# [Brano fornito]
+---+

Il Controcanto di Roberto Fabbrini - Nella cantata sacra, e poi nel madrigale e nel mottetto rinascimentale, il "controcanto" è la seconda melodia, portata avanti - su una base corale - da un semicoro che si oppone a quello principale, fino a convergere nella prima melodia e comporre così un unico tema musicale. Roberto sceglie di contrappuntare con la disperazione iniziale il coro che, nella vita, tutti siamo chiamati a intonare, salvo - alla fine di un percorso che passa dal lamento e pianto al perdono e alla riconciliazione (così si chiamano le quattro parti che compongono questa "cantata") - condursi verso una accettazione finale che riporta la sua voce a quella degli altri esseri umani, che non cantano più "contro" ma partecipano alla melodia universale. Il riferimento agli angeli - già presente, con forza maggiore, nel libro precedente - è in questo senso illuminante, perché gli angeli sono la rappresentazione puramente terrena di una serie di figure apportatrici di amore, nella disperazione, nella fattispecie la moglie e il figlio di Roberto, cui il libro è dedicato.
Le tre metafore del toro, del cavaliere e del sesso - Con poche parole ("I discorsi si fanno più brevi,/la parola diventa essenziale;/perfino i pensieri fanno voli più corti/per timore/di non arrivare alla fine") il percorso si compie: ma non è un percorso, come si potrebbe immaginare, verso la fine. Al contrario: è un inizio: l'inizio della felicità, che gli altri membri del coro difficilmente riescono a trovare. La riconciliazione finale è il riconoscimento di un amore senza fine, di cui colui che scrive riconosce grato il volto. Ci sono tre metafore importanti nel libro: quella del toro nella corrida, pizzicato dalle "banderillas", tormentato dai "picadores"; la leggenda di gusto medievale di Martino che, come il cavaliere dei "Settimo sigillo" di Bergman, riesce ripetutamente a ingannare la morte, per essere comunque condotto via da lei alla fine, ma senza provare alcun dolore. Ma la più bella ed efficace è la metafora sessuale che apre il poemetto: è la storia di un uomo che non può più utilizzare il suo corpo come vorrebbe, ma che riesce ugualmente a provare le gioie dell'amplesso. Nell'immaginazione, nel ricordo, in un caldo ambiente di grotta materna che descrive con sconvolgente concretezza le gioie di possedere un corpo. Ai coristi della melodia principale sembra scontato che sia così, ma lo è davvero?
Un nuovo inizio, dunque. Adesso, dobbiamo solo aspettare il prossimo libro di Roberto Fabbrini, e la gioia che - come i precedenti - saprà dare agli altri. Se è possibile avanzare un presentimento, si potrebbe dire che ci si potrebbe aspettare una delle sue delicate fiabe sugli angeli, sul benessere, sulla gioia. Sulla felicità.

+---+

Voci di dati raccolte:
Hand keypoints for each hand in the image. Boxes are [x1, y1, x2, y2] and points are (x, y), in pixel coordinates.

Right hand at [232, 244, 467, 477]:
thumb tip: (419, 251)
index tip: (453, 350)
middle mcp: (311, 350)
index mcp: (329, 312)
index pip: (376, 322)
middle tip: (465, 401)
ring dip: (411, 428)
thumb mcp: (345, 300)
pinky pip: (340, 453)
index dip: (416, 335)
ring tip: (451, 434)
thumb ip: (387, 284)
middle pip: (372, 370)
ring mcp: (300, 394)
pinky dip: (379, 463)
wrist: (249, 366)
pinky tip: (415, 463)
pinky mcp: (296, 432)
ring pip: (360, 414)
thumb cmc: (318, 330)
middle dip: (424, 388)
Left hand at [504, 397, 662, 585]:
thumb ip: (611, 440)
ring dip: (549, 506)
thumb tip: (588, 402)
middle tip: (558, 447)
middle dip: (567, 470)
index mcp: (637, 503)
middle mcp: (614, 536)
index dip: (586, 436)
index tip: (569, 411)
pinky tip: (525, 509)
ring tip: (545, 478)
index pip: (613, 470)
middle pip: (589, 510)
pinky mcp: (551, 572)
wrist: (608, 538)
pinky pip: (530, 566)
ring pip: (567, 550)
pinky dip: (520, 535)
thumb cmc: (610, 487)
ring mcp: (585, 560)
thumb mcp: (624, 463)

+---+

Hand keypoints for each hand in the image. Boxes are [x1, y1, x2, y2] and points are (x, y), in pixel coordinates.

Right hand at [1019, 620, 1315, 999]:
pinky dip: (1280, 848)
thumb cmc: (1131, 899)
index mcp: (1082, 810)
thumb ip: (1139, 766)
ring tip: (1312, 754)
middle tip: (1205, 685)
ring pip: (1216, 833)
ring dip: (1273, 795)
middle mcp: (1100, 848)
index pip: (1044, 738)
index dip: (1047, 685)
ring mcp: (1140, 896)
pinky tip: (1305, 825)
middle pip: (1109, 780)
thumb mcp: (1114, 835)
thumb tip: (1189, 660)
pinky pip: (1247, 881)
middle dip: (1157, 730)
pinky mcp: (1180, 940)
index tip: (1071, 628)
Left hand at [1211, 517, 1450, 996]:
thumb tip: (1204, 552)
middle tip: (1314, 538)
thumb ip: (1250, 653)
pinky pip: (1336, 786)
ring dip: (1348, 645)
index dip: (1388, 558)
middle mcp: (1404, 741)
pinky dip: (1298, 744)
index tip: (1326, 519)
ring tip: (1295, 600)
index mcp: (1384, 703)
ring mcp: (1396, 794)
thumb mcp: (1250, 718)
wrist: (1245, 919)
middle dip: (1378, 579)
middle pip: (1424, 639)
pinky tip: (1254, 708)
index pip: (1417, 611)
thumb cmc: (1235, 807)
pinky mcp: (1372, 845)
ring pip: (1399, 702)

+---+

# [Istruzioni del compito]
Riporta tutto il brano su Il Controcanto di Roberto Fabbrini da "Un nuovo inizio, dunque." fino a "gioia. Sulla felicità.", sostituendo ogni volta "gioia" con "allegria".

# [Risposta al compito]
Un nuovo inizio, dunque. Adesso, dobbiamo solo aspettare il prossimo libro di Roberto Fabbrini, e la allegria che - come i precedenti - saprà dare agli altri. Se è possibile avanzare un presentimento, si potrebbe dire che ci si potrebbe aspettare una delle sue delicate fiabe sugli angeli, sul benessere, sulla allegria. Sulla felicità.